Kommentar
Stoiber wird zum Risiko

Angela Merkel will im Wahlkampf schaffen, was bisher als Quadratur des Kreises galt: mit einer „Strategie der Ehrlichkeit“ die Wähler locken. Bravo! Zur neuen Ehrlichkeit gehört indes auch, dass sie reinen Wein über ihr Kabinett einschenkt. Wer soll das Land aus der wirtschaftlichen Stagnation führen? Wer soll die Staatsfinanzen in Ordnung bringen?

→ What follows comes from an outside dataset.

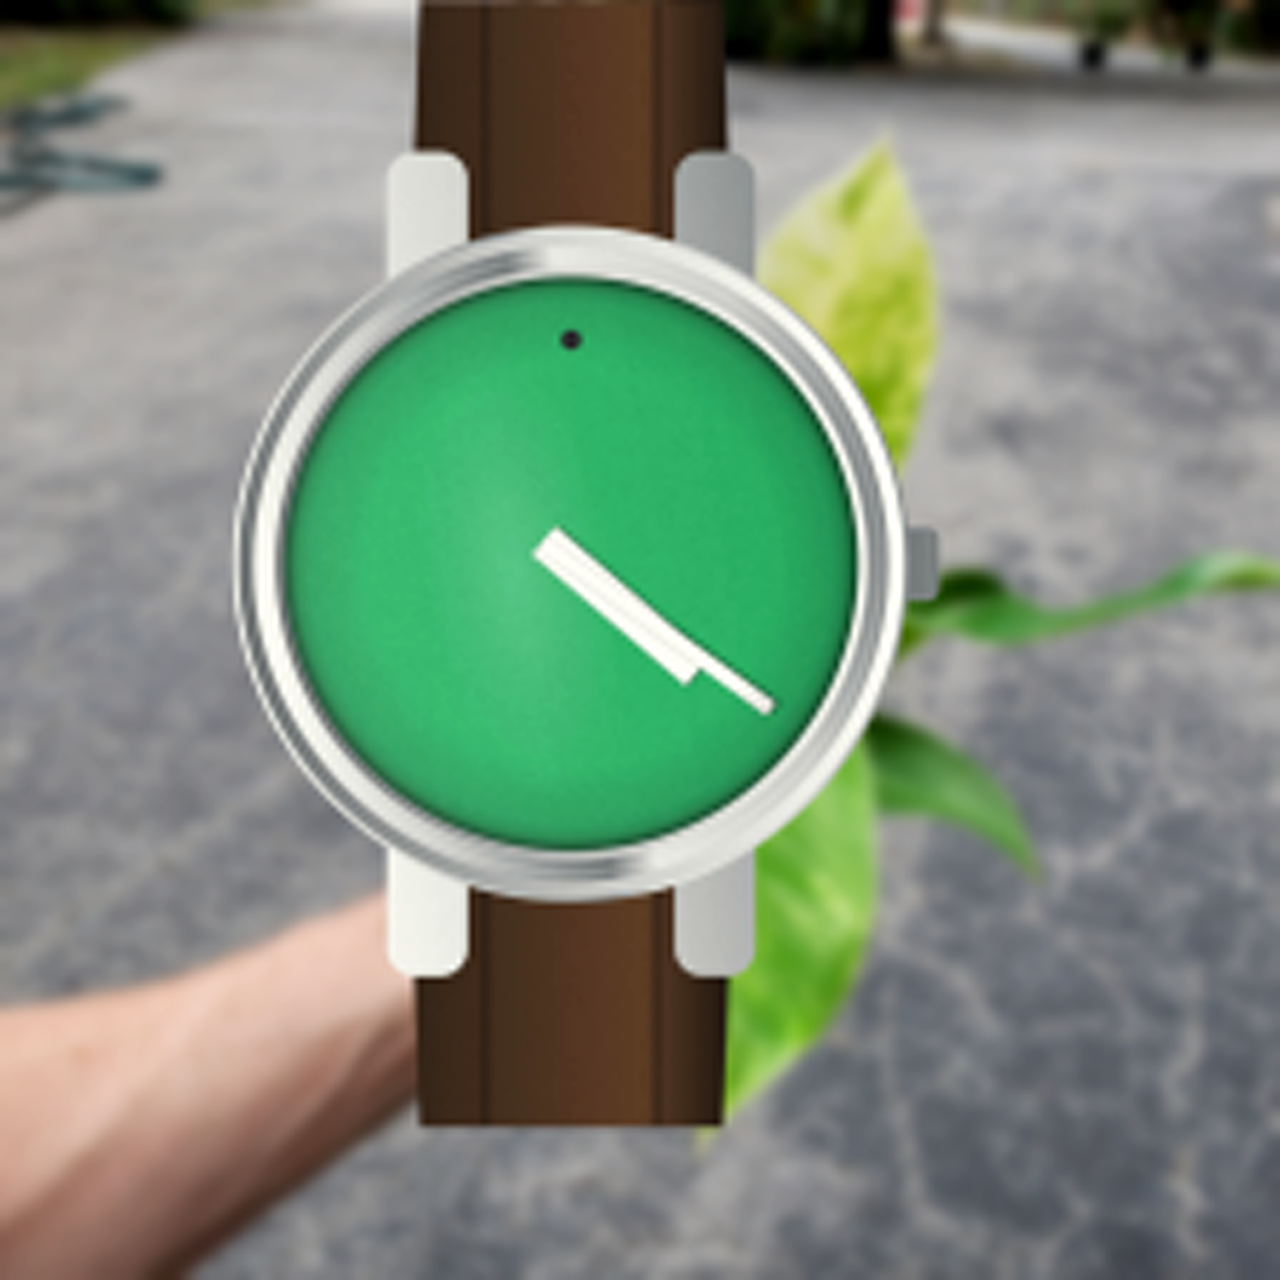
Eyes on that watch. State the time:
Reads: 4:21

Auf den ersten Blick ist die Kanzlerkandidatin in einer ähnlich komfortablen Situation wie der Trainer der deutschen Fußballnationalmannschaft: Für jeden Stammplatz bieten sich mehrere Spieler an. Beispiel Finanzminister: Hessens Ministerpräsident Roland Koch, der CDU-Politiker Friedrich Merz, der Unternehmer Heinrich von Pierer oder Edmund Stoiber könnten den Job machen. Aber der CSU-Chef will sich nicht erklären – und bringt damit Angela Merkel in eine sehr schwierige Lage.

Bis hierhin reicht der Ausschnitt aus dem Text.